Although it is not obvious, and usually not pointed out when explaining the workings of the ordinal method, the key element of the method which makes it successful in minimizing the effects of judges bias is that the method is based on the median of the ordinals assigned each skater; i.e., when you read a results sheet the majority ordinal is actually the median ordinal. When you see 5/3 for a skater's majority what this means is that the median ordinal for the skater was third, and five judges placed the skater at or above the median ordinal.

In the ordinal method the median ordinal is the primary determinant for the skaters' places; everything else is tie breakers. If two skaters have the same median ordinal the number of judges placing the skater at or above the median ordinal breaks the tie. If the skaters have the same number of judges at or above the median ordinal then the sum of the ordinals for the judges in the majority breaks the tie. If that number is the same, then the sum of all the ordinals breaks the tie. If that number is the same the skaters are tied.

This use of the median to filter out judge's bias is a well know tool in numerical analysis. Whenever a measured parameter is subject to random errors and occasional systematic errors, the median mark is frequently a better gauge of the characteristic value of the parameter than is a simple average. For a parameter in which positive random errors are as common as negative random errors, the median value and the average value for the data will be the same in the absence of systematic errors. If, however, systematic errors are present, one large systematic error (a noise spike) can substantially skew the average value, but will have little impact on the median value, thus making it preferable to use the median value. Because the use of median values can be such a powerful tool to filter out systematic errors, several of the methods studied here rely heavily on the use of the median mark.
########################################
How would you render this sentence from the passage on the ordinal method in Spanish: "In the ordinal method the median ordinal is the primary determinant for the skaters' places; everything else is tie breakers." The entries that come next have nothing to do with the passage on the ordinal method.

- _Record set_
########################################
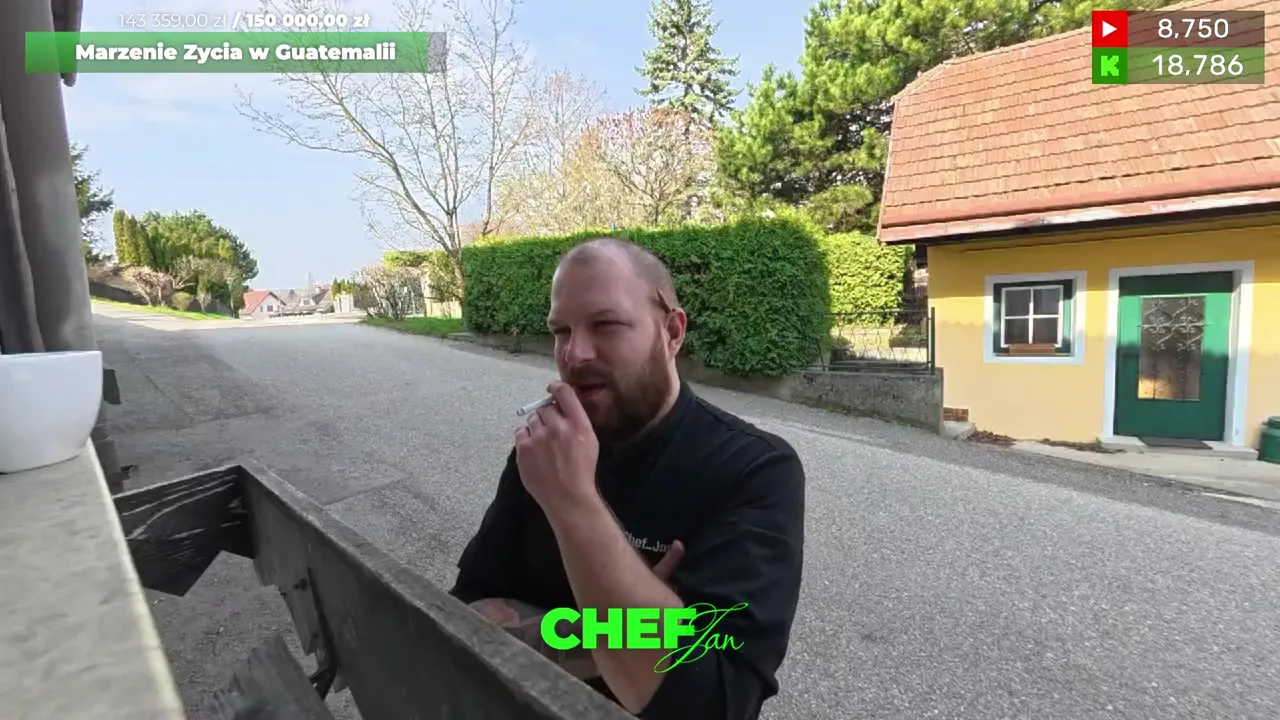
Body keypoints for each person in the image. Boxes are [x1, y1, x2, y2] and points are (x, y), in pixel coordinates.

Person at [449, 238, 806, 720]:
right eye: (560, 331)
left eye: (607, 325)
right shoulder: (545, 451)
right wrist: (632, 630)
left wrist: (573, 502)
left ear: (672, 332)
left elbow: (711, 701)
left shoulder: (753, 470)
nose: (574, 354)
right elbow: (467, 609)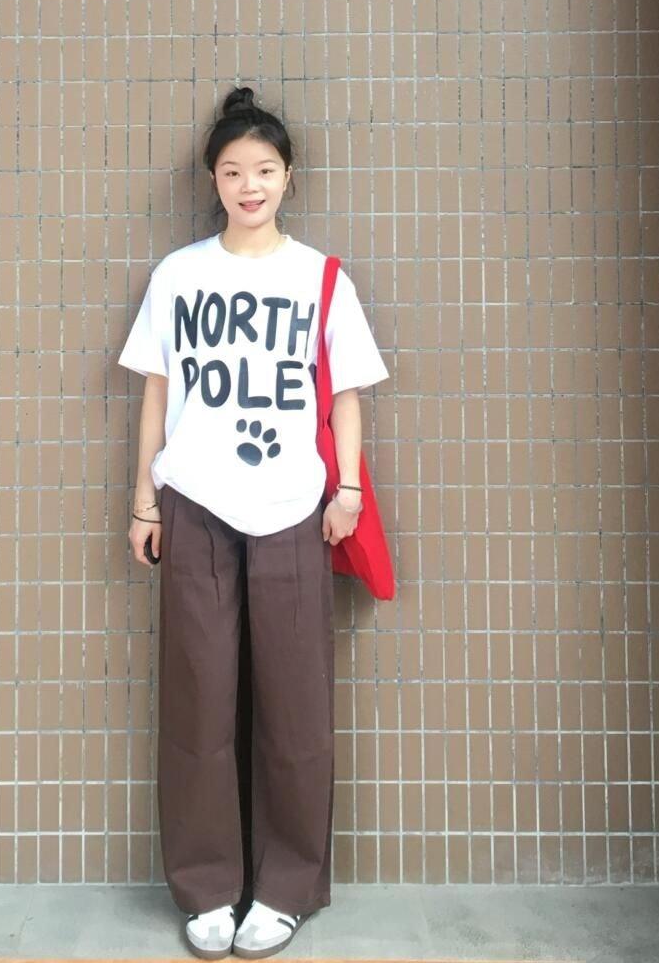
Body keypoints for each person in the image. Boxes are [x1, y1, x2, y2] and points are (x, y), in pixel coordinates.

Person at [118, 85, 388, 961]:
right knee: (198, 698)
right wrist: (143, 497)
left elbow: (344, 395)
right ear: (213, 180)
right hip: (195, 501)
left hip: (294, 508)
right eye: (233, 171)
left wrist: (348, 490)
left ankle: (284, 887)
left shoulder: (320, 277)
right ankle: (206, 888)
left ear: (289, 177)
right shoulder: (178, 275)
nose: (249, 185)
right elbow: (157, 390)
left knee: (294, 706)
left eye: (264, 170)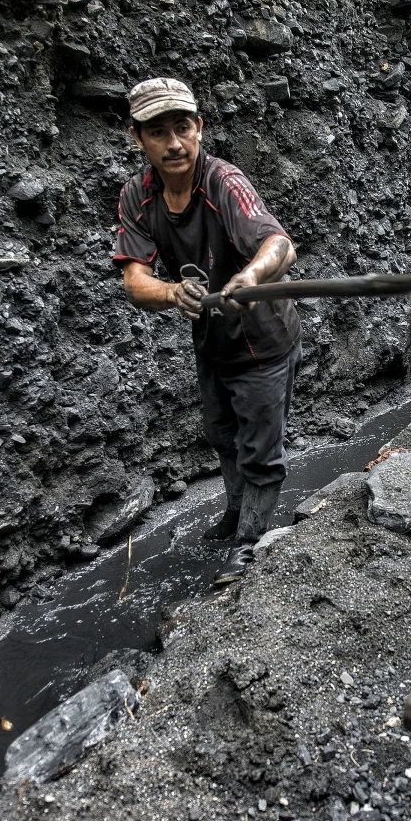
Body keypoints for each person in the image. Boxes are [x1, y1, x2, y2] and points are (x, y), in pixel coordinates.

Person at [112, 77, 300, 585]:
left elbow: (279, 244)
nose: (174, 143)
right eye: (158, 132)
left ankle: (251, 543)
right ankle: (237, 513)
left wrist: (251, 276)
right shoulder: (138, 195)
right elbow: (134, 281)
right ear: (138, 139)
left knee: (260, 448)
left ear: (199, 128)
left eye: (182, 128)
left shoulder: (224, 182)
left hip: (262, 340)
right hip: (212, 340)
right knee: (220, 432)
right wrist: (173, 292)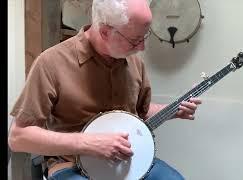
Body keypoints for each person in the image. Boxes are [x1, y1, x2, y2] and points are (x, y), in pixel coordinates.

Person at [8, 0, 202, 179]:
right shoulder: (51, 63)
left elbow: (140, 113)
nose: (142, 47)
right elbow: (19, 137)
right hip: (71, 164)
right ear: (105, 32)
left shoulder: (134, 62)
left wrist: (173, 110)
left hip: (127, 160)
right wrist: (88, 143)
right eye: (135, 40)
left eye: (145, 37)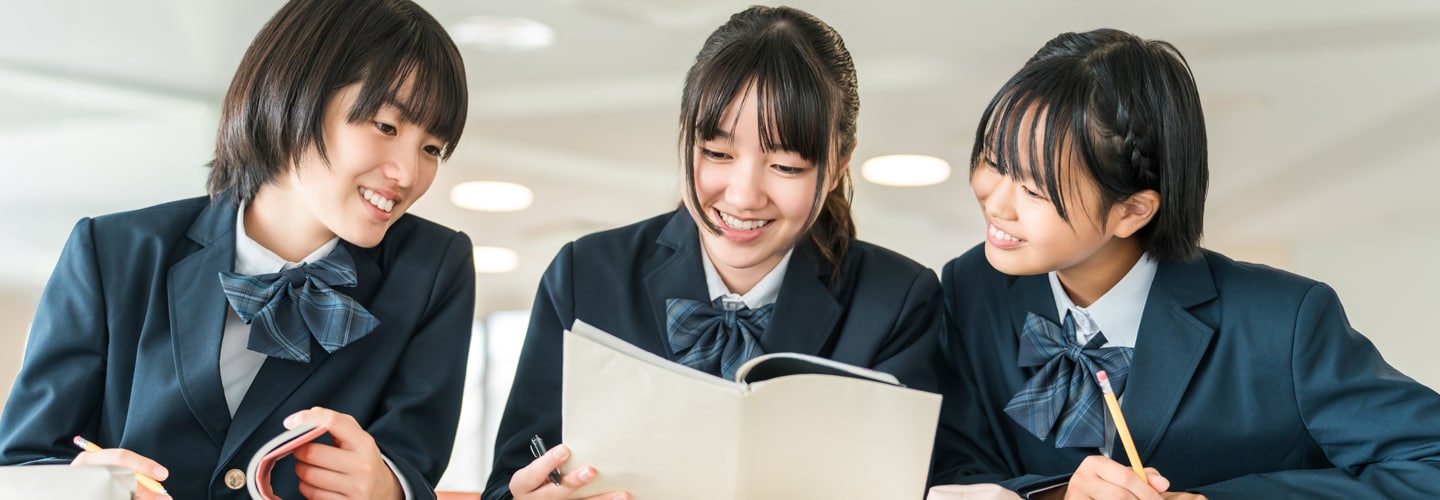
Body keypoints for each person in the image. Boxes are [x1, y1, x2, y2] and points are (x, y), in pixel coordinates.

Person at [931, 28, 1440, 499]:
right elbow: (947, 466)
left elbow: (1430, 462)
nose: (995, 201)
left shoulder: (1282, 322)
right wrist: (1053, 494)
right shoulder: (972, 290)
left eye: (1034, 188)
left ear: (1132, 211)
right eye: (993, 161)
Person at [0, 0, 474, 498]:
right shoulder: (113, 251)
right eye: (386, 126)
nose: (408, 174)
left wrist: (387, 487)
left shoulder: (435, 269)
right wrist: (79, 487)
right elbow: (23, 461)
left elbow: (415, 467)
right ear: (298, 96)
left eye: (431, 149)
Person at [483, 6, 943, 500]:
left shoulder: (898, 302)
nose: (744, 196)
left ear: (836, 166)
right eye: (718, 154)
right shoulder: (585, 276)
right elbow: (514, 474)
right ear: (685, 136)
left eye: (785, 165)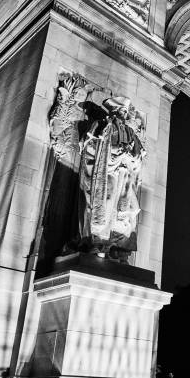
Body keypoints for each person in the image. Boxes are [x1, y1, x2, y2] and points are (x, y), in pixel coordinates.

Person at [79, 96, 146, 263]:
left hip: (125, 176)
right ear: (114, 112)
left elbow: (139, 157)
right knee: (105, 207)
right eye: (121, 111)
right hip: (107, 173)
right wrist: (116, 151)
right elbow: (89, 146)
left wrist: (132, 156)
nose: (124, 114)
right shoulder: (101, 125)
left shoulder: (131, 133)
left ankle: (118, 247)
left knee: (125, 211)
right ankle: (98, 243)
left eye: (125, 112)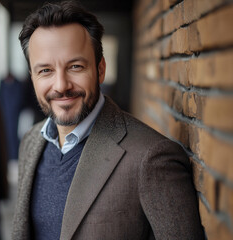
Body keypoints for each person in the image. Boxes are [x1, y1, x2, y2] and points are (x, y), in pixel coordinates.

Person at [12, 1, 205, 239]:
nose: (61, 85)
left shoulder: (152, 158)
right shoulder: (30, 142)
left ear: (100, 69)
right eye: (45, 71)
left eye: (75, 66)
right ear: (32, 77)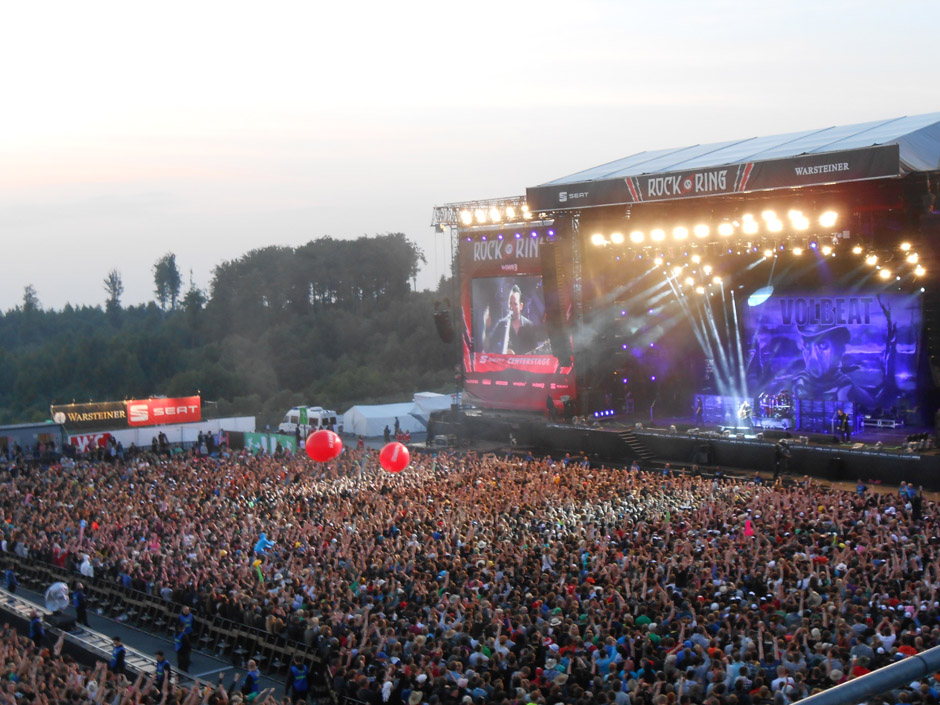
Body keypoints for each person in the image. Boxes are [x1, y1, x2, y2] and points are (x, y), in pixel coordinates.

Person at [791, 322, 874, 404]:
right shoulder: (792, 387)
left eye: (823, 345)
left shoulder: (856, 395)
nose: (814, 356)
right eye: (807, 346)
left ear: (839, 350)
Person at [487, 285, 543, 355]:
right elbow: (491, 350)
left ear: (521, 306)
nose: (511, 307)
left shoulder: (529, 326)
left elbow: (535, 354)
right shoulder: (501, 325)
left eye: (515, 304)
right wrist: (504, 352)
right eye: (510, 303)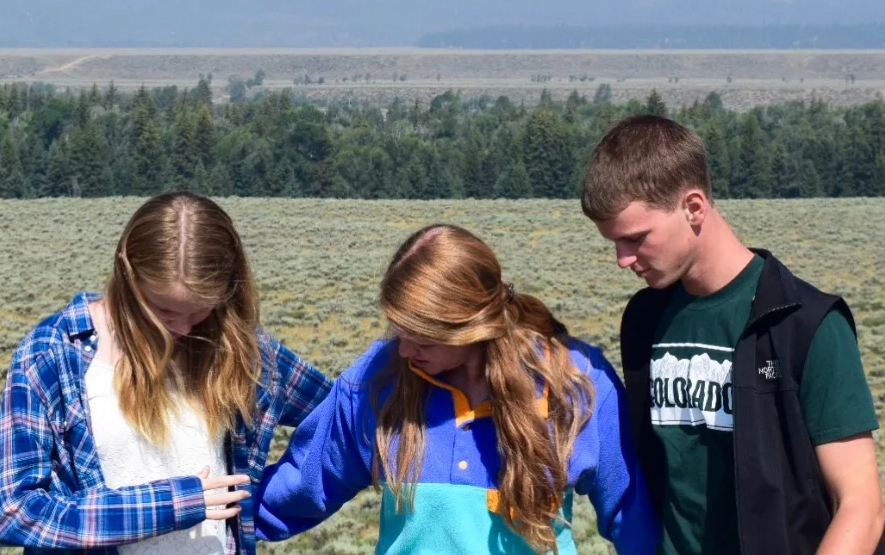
########################################
- _Reply to the task_
En el método ordinal, el ordinal mediano es el factor determinante principal de las posiciones de los patinadores; todo lo demás son criterios de desempate.